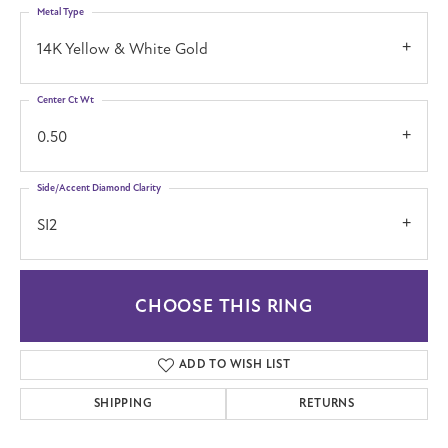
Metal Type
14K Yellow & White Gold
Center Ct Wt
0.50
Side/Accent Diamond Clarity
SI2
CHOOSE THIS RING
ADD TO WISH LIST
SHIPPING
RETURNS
==*==
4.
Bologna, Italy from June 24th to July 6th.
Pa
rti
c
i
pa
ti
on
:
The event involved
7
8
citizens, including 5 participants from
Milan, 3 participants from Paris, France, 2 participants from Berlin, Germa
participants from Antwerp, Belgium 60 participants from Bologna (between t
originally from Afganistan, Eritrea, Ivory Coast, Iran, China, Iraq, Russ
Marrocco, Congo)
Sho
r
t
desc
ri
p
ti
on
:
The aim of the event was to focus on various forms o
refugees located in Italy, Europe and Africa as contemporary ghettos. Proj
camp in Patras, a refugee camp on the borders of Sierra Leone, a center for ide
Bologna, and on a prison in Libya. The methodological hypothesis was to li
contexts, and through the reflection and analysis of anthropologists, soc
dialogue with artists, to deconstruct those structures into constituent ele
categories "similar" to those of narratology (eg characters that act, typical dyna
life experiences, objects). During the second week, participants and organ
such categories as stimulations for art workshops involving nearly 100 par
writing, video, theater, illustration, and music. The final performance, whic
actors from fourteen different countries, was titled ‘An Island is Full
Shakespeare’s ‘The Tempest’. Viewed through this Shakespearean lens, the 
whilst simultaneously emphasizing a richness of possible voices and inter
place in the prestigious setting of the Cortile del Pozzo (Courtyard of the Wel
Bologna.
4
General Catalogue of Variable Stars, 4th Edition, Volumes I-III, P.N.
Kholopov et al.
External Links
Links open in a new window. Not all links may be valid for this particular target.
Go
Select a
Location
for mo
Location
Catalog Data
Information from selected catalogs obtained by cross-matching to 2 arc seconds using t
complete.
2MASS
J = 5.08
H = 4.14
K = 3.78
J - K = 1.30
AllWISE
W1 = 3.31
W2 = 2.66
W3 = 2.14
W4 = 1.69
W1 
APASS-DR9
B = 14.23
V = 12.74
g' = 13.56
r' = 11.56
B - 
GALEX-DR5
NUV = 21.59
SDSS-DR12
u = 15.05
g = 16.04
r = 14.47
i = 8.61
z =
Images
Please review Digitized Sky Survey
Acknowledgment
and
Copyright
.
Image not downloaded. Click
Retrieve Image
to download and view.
==*==
**What you have to do:** State, with no accompanying text, how many lines of the material contain the string "those".

**Written response:** 2